Find $\frac{dy}{dx}$ for $x^2=\frac{x-y}{x+y}$.
I have solved this in two ways.
First, I multiplicated the whole equation by $x+y$ and then I calculated the implicit derivative. I got the following solution:
$\frac{1-3x^2-2xy}{x^2+1}$
So far so good. When I calculated the implicit derivative of the original expression using the quotient rule though, I got a different solution, i.e.:
$-\frac{x(y+x)^2-y}{x}$
I have tried using Wolfram and I got the same results.
Can anyone explain to me why I get different solutions ?
Best Answer
The two solutions that you found are equal. So where is no contradiction.
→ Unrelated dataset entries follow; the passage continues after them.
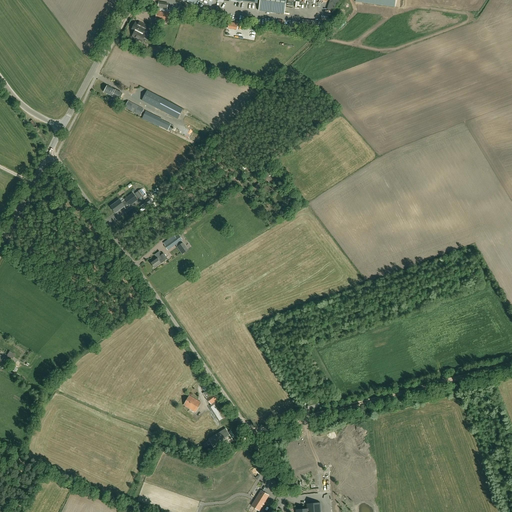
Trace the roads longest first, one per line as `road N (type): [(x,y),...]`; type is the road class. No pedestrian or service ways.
road 1 (unclassified): [(303,418),(252,434),(47,157)]
road 2 (track): [(303,418),(511,364)]
road 3 (tertiary): [(62,128),(130,0)]
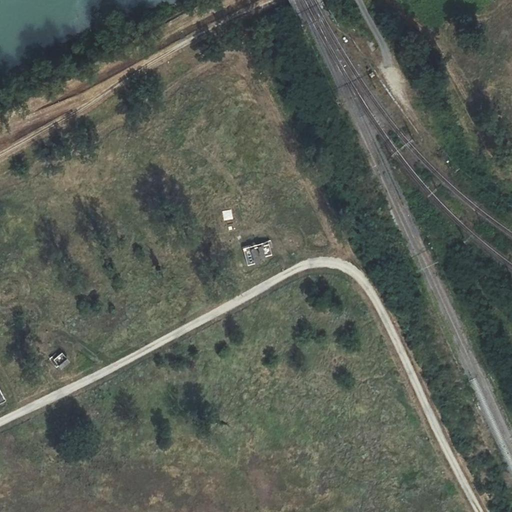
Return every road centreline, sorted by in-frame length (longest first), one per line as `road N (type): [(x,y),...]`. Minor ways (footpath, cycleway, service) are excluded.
road 1 (track): [(0,420),(308,262),(330,260),(352,268),(373,292),(483,511)]
road 2 (track): [(0,154),(211,27),(276,0)]
road 3 (track): [(0,129),(131,72)]
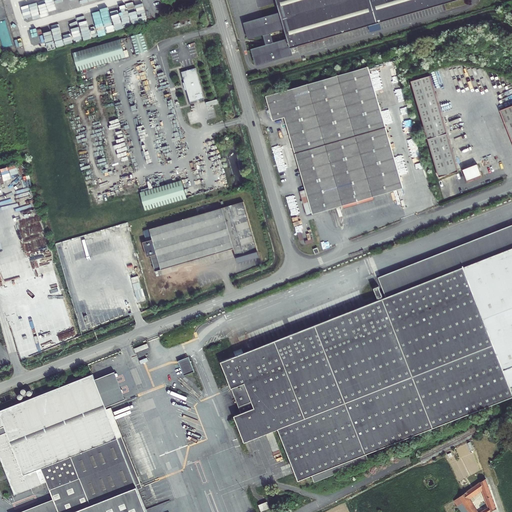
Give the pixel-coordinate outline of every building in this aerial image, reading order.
[(277,0),(281,11),(244,22),(248,38),(264,34),(266,44),(251,48),(256,64),(293,53),(291,47),(452,0),(277,0)] [(95,35),(128,28),(125,16),(109,19),(108,16),(101,18),(103,28),(94,30),(95,35)] [(142,32),(131,36),(136,53),(148,50),(142,32)] [(120,38),(72,53),(78,71),(125,56),(120,38)] [(368,65),(266,96),(274,123),(286,120),(306,188),(300,189),(308,217),(404,189),(368,65)] [(195,68),(181,72),(184,83),(186,90),(190,103),(204,99),(195,68)] [(411,81),(429,139),(448,133),(430,75),(411,81)] [(511,105),(501,110),(506,122),(511,119),(511,105)] [(429,139),(440,177),(460,171),(448,133),(429,139)] [(477,164),(463,169),(468,181),(482,175),(477,164)] [(181,180),(140,192),(145,210),(186,198),(181,180)] [(156,270),(234,249),(236,256),(237,256),(238,259),(239,259),(241,260),(242,260),(248,258),(249,259),(250,259),(250,258),(251,257),(256,256),(257,255),(258,255),(258,254),(258,253),(243,202),(144,231),(156,270)] [(511,225),(378,277),(386,298),(463,268),(510,388),(511,387),(511,225)] [(511,393),(510,388),(463,268),(386,298),(382,299),(380,300),(221,363),(241,413),(233,416),(244,442),(278,429),(298,481),(311,475),(314,482),(367,461),(365,454),(511,396),(511,393)] [(379,287),(374,289),(378,298),(379,298),(381,297),(382,297),(379,287)] [(178,364),(183,376),(194,371),(188,357),(182,359),(184,362),(178,364)] [(147,511),(138,489),(107,411),(92,376),(0,412),(0,456),(16,495),(47,482),(55,504),(35,511),(147,511)] [(111,409),(107,411),(138,489),(142,487),(111,409)] [(239,475),(253,472),(251,462),(237,465),(239,475)] [(216,475),(220,483),(238,476),(235,468),(231,470),(216,475)] [(490,511),(496,508),(485,479),(454,501),(461,511),(490,511)] [(266,502),(258,505),(260,511),(268,508),(266,502)]
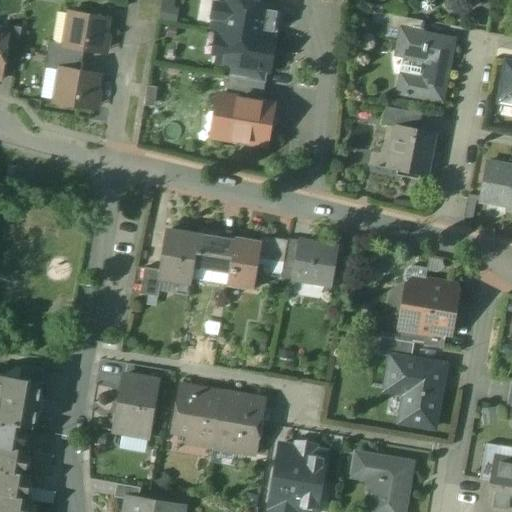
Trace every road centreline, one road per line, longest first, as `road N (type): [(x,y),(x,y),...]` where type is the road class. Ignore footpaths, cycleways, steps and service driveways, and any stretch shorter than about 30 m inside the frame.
road 1 (residential): [(77,511),(72,421),(116,165)]
road 2 (residential): [(494,254),(449,511)]
road 3 (residential): [(445,242),(475,43),(511,49)]
road 4 (residential): [(307,0),(325,47),(314,210)]
road 5 (residential): [(116,165),(314,210)]
road 6 (residential): [(116,165),(133,28)]
road 7 (residential): [(314,210),(445,242)]
road 8 (residential): [(0,125),(116,165)]
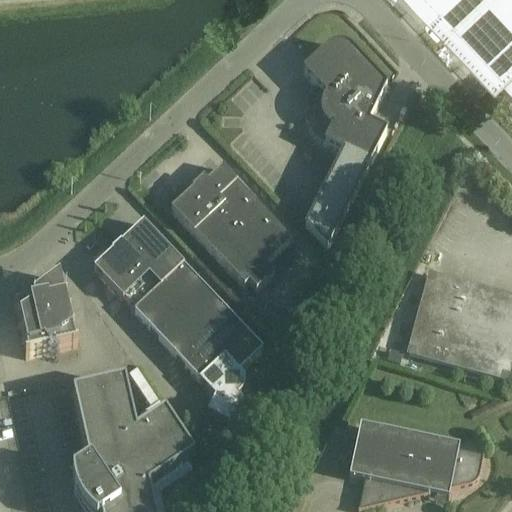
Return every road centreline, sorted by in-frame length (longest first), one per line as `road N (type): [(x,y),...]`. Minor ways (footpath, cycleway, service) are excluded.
road 1 (unclassified): [(0,268),(43,244),(304,0)]
road 2 (unclassified): [(359,0),(511,158)]
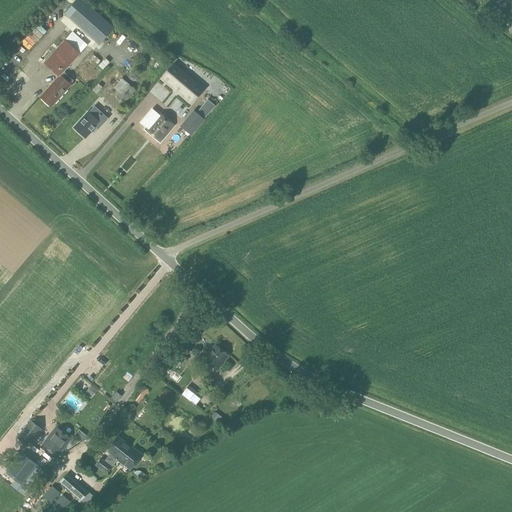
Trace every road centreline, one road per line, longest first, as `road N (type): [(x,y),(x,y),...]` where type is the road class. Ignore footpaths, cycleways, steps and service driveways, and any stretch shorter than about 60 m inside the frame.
road 1 (unclassified): [(511,460),(324,384),(259,342),(161,256)]
road 2 (unclassified): [(161,256),(511,105)]
road 3 (unclassified): [(161,256),(0,109)]
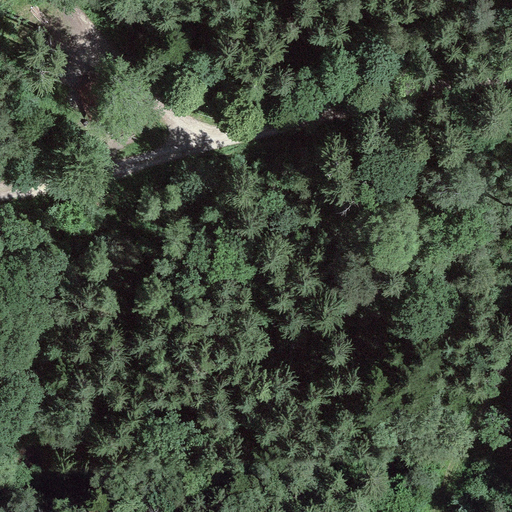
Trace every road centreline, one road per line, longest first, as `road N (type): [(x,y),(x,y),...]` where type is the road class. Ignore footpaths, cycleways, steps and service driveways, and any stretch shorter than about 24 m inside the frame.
road 1 (track): [(511,76),(366,98),(232,139),(0,188)]
road 2 (track): [(71,0),(199,147)]
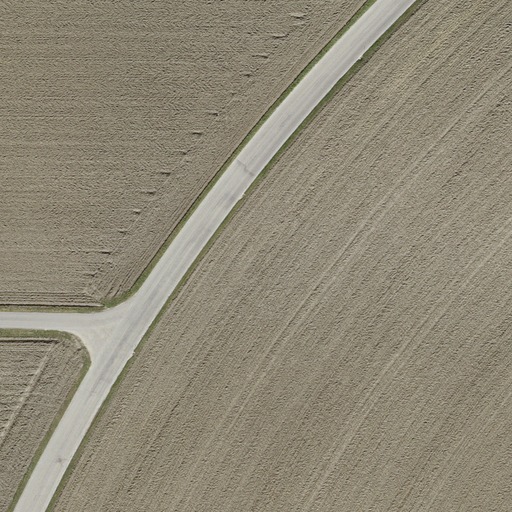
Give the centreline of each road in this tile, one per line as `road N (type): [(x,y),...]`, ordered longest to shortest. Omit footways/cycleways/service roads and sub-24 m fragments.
road 1 (residential): [(400,0),(241,181),(128,339)]
road 2 (residential): [(128,339),(33,511)]
road 3 (residential): [(0,322),(69,323),(128,339)]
Note that solving $\quad x^2=\frac{x-y}{x+y}\quad$ for $y$ gives $\quad y=x\frac{1-x^2}{1+x^2}$
Your first solution : $$\frac{1-3x^2-2xy}{x^2+1} =\frac{1-3x^2-2x\left(x\frac{1-x^2}{1+x^2} \right)}{x^2+1} = \frac{1-4x^2-x^4}{(1+x^2)^2}$$
Your second solution : $$-(x+y)^2+\frac{y}{x}=-\left(x+x\frac{1-x^2}{1+x^2}\right)^2+\frac{1}{x}\left(x\frac{1-x^2}{1+x^2}\right)=\frac{1-4x^2-x^4}{(1+x^2)^2}$$ Thus $$\frac{1-3x^2-2xy}{x^2+1}=-(x+y)^2+\frac{y}{x}$$